The ruling in Martinez-Fuerte also does not display empathy with the Defendants’ assertions that being ordered to “Secondary Inspection” is intrusive…even if there for no reason at all to suspect the vehicle–or even if the reason for the stop is entirely race-based:

“The defendants arrested at the San Clemente checkpoint suggest that its operation involves a significant extra element of intrusiveness in that only a small percentage of cars are referred to the secondary inspection area, thereby “stigmatizing” those diverted and reducing the assurances provided by equal treatment of all motorists. We think defendants overstate the consequences. Referrals are made for the sole purpose of conducting a routine and limited inquiry into residence status that cannot feasibly be made of every motorist where the traffic is heavy. The objective intrusion of the stop and inquiry thus remains minimal. Selective referral may involve some annoyance, but it remains true that the stops should not be frightening or offensive because of their public and relatively routine nature. Moreover, selective referrals – rather than questioning the occupants of every car – tend to advance some Fourth Amendment interests by minimizing the intrusion on the general motoring public…

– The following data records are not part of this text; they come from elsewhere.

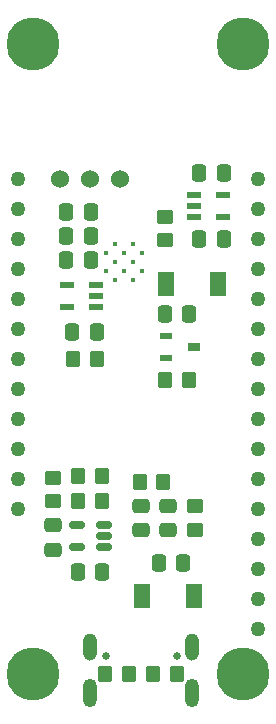
<source format=gbr>
%TF.GenerationSoftware,KiCad,Pcbnew,5.99.0-unknown-fc7f1d1d86~106~ubuntu20.04.1*%
%TF.CreationDate,2021-01-14T15:04:19+11:00*%
%TF.ProjectId,esp32-s2-feather,65737033-322d-4733-922d-666561746865,rev?*%
%TF.SameCoordinates,Original*%
%TF.FileFunction,Soldermask,Bot*%
%TF.FilePolarity,Negative*%
%FSLAX46Y46*%
G04 Gerber Fmt 4.6, Leading zero omitted, Abs format (unit mm)*
G04 Created by KiCad (PCBNEW 5.99.0-unknown-fc7f1d1d86~106~ubuntu20.04.1) date 2021-01-14 15:04:19*
%MOMM*%
%LPD*%
G01*
G04 APERTURE LIST*
G04 Aperture macros list*
%AMRoundRect*
0 Rectangle with rounded corners*
0 $1 Rounding radius*
0 $2 $3 $4 $5 $6 $7 $8 $9 X,Y pos of 4 corners*
0 Add a 4 corners polygon primitive as box body*
4,1,4,$2,$3,$4,$5,$6,$7,$8,$9,$2,$3,0*
0 Add four circle primitives for the rounded corners*
1,1,$1+$1,$2,$3,0*
1,1,$1+$1,$4,$5,0*
1,1,$1+$1,$6,$7,0*
1,1,$1+$1,$8,$9,0*
0 Add four rect primitives between the rounded corners*
20,1,$1+$1,$2,$3,$4,$5,0*
20,1,$1+$1,$4,$5,$6,$7,0*
20,1,$1+$1,$6,$7,$8,$9,0*
20,1,$1+$1,$8,$9,$2,$3,0*%
G04 Aperture macros list end*
%ADD10C,4.500000*%
%ADD11C,0.600000*%
%ADD12C,0.630000*%
%ADD13O,1.158000X2.316000*%
%ADD14O,1.200000X2.400000*%
%ADD15C,0.400000*%
%ADD16C,1.270000*%
%ADD17RoundRect,0.250000X-0.475000X0.337500X-0.475000X-0.337500X0.475000X-0.337500X0.475000X0.337500X0*%
%ADD18RoundRect,0.250000X0.350000X0.450000X-0.350000X0.450000X-0.350000X-0.450000X0.350000X-0.450000X0*%
%ADD19R,1.400000X2.100000*%
%ADD20RoundRect,0.250000X0.337500X0.475000X-0.337500X0.475000X-0.337500X-0.475000X0.337500X-0.475000X0*%
%ADD21RoundRect,0.250000X-0.337500X-0.475000X0.337500X-0.475000X0.337500X0.475000X-0.337500X0.475000X0*%
%ADD22RoundRect,0.250000X0.450000X-0.350000X0.450000X0.350000X-0.450000X0.350000X-0.450000X-0.350000X0*%
%ADD23C,1.524000*%
%ADD24R,1.100000X0.600000*%
%ADD25R,1.100000X0.700000*%
%ADD26RoundRect,0.250000X-0.450000X0.350000X-0.450000X-0.350000X0.450000X-0.350000X0.450000X0.350000X0*%
%ADD27RoundRect,0.150000X0.512500X0.150000X-0.512500X0.150000X-0.512500X-0.150000X0.512500X-0.150000X0*%
%ADD28R,1.210000X0.590000*%
%ADD29RoundRect,0.250000X-0.350000X-0.450000X0.350000X-0.450000X0.350000X0.450000X-0.350000X0.450000X0*%
%ADD30RoundRect,0.250000X0.475000X-0.337500X0.475000X0.337500X-0.475000X0.337500X-0.475000X-0.337500X0*%
G04 APERTURE END LIST*
D10*
%TO.C,REF\u002A\u002A*%
X195580000Y-99060000D03*
%TD*%
D11*
%TO.C,J1*%
X189944000Y-97536000D03*
D12*
X189944000Y-97536000D03*
X183944000Y-97536000D03*
D13*
X182624000Y-96811000D03*
X191264000Y-96811000D03*
D14*
X182624000Y-100636000D03*
X191264000Y-100636000D03*
%TD*%
D15*
%TO.C,U5*%
X185500000Y-63435000D03*
X184000000Y-63435000D03*
X187000000Y-63435000D03*
X184000000Y-64935000D03*
X185500000Y-64935000D03*
X187000000Y-64935000D03*
X184750000Y-62685000D03*
X186250000Y-62685000D03*
X184750000Y-64185000D03*
X186250000Y-64185000D03*
X184750000Y-65685000D03*
X186250000Y-65685000D03*
%TD*%
D16*
%TO.C,J3*%
X176530000Y-85090000D03*
X176530000Y-82550000D03*
X176530000Y-80010000D03*
X176530000Y-77470000D03*
X176530000Y-74930000D03*
X176530000Y-72390000D03*
X176530000Y-69850000D03*
X176530000Y-67310000D03*
X176530000Y-64770000D03*
X176530000Y-62230000D03*
X176530000Y-59690000D03*
X176530000Y-57150000D03*
%TD*%
D10*
%TO.C,REF\u002A\u002A*%
X195580000Y-45720000D03*
%TD*%
%TO.C,REF\u002A\u002A*%
X177800000Y-45720000D03*
%TD*%
%TO.C,REF\u002A\u002A*%
X177800000Y-99060000D03*
%TD*%
D16*
%TO.C,J4*%
X196850000Y-57150000D03*
X196850000Y-59690000D03*
X196850000Y-62230000D03*
X196850000Y-64770000D03*
X196850000Y-67310000D03*
X196850000Y-69850000D03*
X196850000Y-72390000D03*
X196850000Y-74930000D03*
X196850000Y-77470000D03*
X196850000Y-80010000D03*
X196850000Y-82550000D03*
X196850000Y-85090000D03*
X196850000Y-87630000D03*
X196850000Y-90170000D03*
X196850000Y-92710000D03*
X196850000Y-95250000D03*
%TD*%
D17*
%TO.C,C13*%
X186944000Y-84814500D03*
X186944000Y-86889500D03*
%TD*%
D18*
%TO.C,R11*%
X183180199Y-72390001D03*
X181180199Y-72390001D03*
%TD*%
D19*
%TO.C,D4*%
X189062000Y-66040000D03*
X193462000Y-66040000D03*
%TD*%
D20*
%TO.C,C3*%
X190521500Y-89662000D03*
X188446500Y-89662000D03*
%TD*%
D21*
%TO.C,C8*%
X180602800Y-64008000D03*
X182677800Y-64008000D03*
%TD*%
D20*
%TO.C,C6*%
X183181900Y-70104000D03*
X181106900Y-70104000D03*
%TD*%
D22*
%TO.C,R3*%
X179451000Y-84439000D03*
X179451000Y-82439000D03*
%TD*%
D18*
%TO.C,R5*%
X183626000Y-84455000D03*
X181626000Y-84455000D03*
%TD*%
D21*
%TO.C,C4*%
X188954500Y-68580000D03*
X191029500Y-68580000D03*
%TD*%
%TO.C,C2*%
X181588500Y-90424000D03*
X183663500Y-90424000D03*
%TD*%
%TO.C,C11*%
X180598900Y-59944000D03*
X182673900Y-59944000D03*
%TD*%
%TO.C,C10*%
X180598900Y-61976000D03*
X182673900Y-61976000D03*
%TD*%
D18*
%TO.C,R4*%
X183626000Y-82296000D03*
X181626000Y-82296000D03*
%TD*%
D23*
%TO.C,GND*%
X185166000Y-57150000D03*
X182626000Y-57150000D03*
X180086000Y-57150000D03*
%TD*%
D24*
%TO.C,Q1*%
X189046000Y-72324000D03*
X189046000Y-70424000D03*
D25*
X191446000Y-71374000D03*
%TD*%
D19*
%TO.C,D1*%
X191430000Y-92456000D03*
X187030000Y-92456000D03*
%TD*%
D17*
%TO.C,C12*%
X189230000Y-84814500D03*
X189230000Y-86889500D03*
%TD*%
D26*
%TO.C,R13*%
X191516000Y-84852000D03*
X191516000Y-86852000D03*
%TD*%
D18*
%TO.C,R6*%
X190992000Y-74168000D03*
X188992000Y-74168000D03*
%TD*%
D27*
%TO.C,U1*%
X183763500Y-86426000D03*
X183763500Y-87376000D03*
X183763500Y-88326000D03*
X181488500Y-88326000D03*
X181488500Y-86426000D03*
%TD*%
D28*
%TO.C,U3*%
X183149300Y-66106000D03*
X183149300Y-67056000D03*
X183149300Y-68006000D03*
X180639300Y-68006000D03*
X180639300Y-66106000D03*
%TD*%
D20*
%TO.C,C9*%
X193950500Y-56642000D03*
X191875500Y-56642000D03*
%TD*%
D22*
%TO.C,R12*%
X188976000Y-62341000D03*
X188976000Y-60341000D03*
%TD*%
D18*
%TO.C,R1*%
X185912000Y-99060000D03*
X183912000Y-99060000D03*
%TD*%
D29*
%TO.C,R2*%
X187976000Y-99060000D03*
X189976000Y-99060000D03*
%TD*%
D21*
%TO.C,C7*%
X191875500Y-62230000D03*
X193950500Y-62230000D03*
%TD*%
D18*
%TO.C,R14*%
X188833000Y-82804000D03*
X186833000Y-82804000D03*
%TD*%
D30*
%TO.C,C1*%
X179451000Y-88540500D03*
X179451000Y-86465500D03*
%TD*%
D28*
%TO.C,U4*%
X191404000Y-60386000D03*
X191404000Y-59436000D03*
X191404000Y-58486000D03*
X193914000Y-58486000D03*
X193914000Y-60386000D03*
%TD*%
M02*

</source>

… Thus, even if it be assumed that such referrals are made largely on the basis of apparent Mexican ancestry…we perceive no constitutional violation…As the intrusion here is sufficiently minimal that no particularized reason need exist to justify it, we think it follows that the Border Patrol…officers must have wide discretion in selecting the motorists to be diverted for the brief questioning involved.”

And with that (and a few cases to supplement the concept), the idea that the police require an actual reason to stop people and then conduct searches and seizures has gradually faded into a quaint anachronism of history.

So where does all this leave us?

Well, how about this: it leaves us more aware of the fact that there are rarely “simple” interpretations of the Constitution. Rather than just relying on the plain text of the document, the Justices, using the sense of empathy they’ve developed throughout their lives, interpret and create new law in each and every case.

It should leave us more aware that the arguments made by those who support “strict constructionists” for the Court reflect less of a desire to remain pure to the principles of the Constitution, and more a desire to advance very specific, and often radical, policies that favor Government over the People who are supposed to be its master—policies that are often based more on a sense of fear than an appreciation of the strength of the system their new policies seek to “save”.

Mr. Obama is absolutely correct in seeking a Justice with “empathy”.

Let’s just hope the one he picks has the kind of empathy that, for a change, advances civil liberties, instead of sending them to the sort of “Guantanamo Chainsaw Massacre” that Justice Scalia finds so in keeping with his sense of empathy.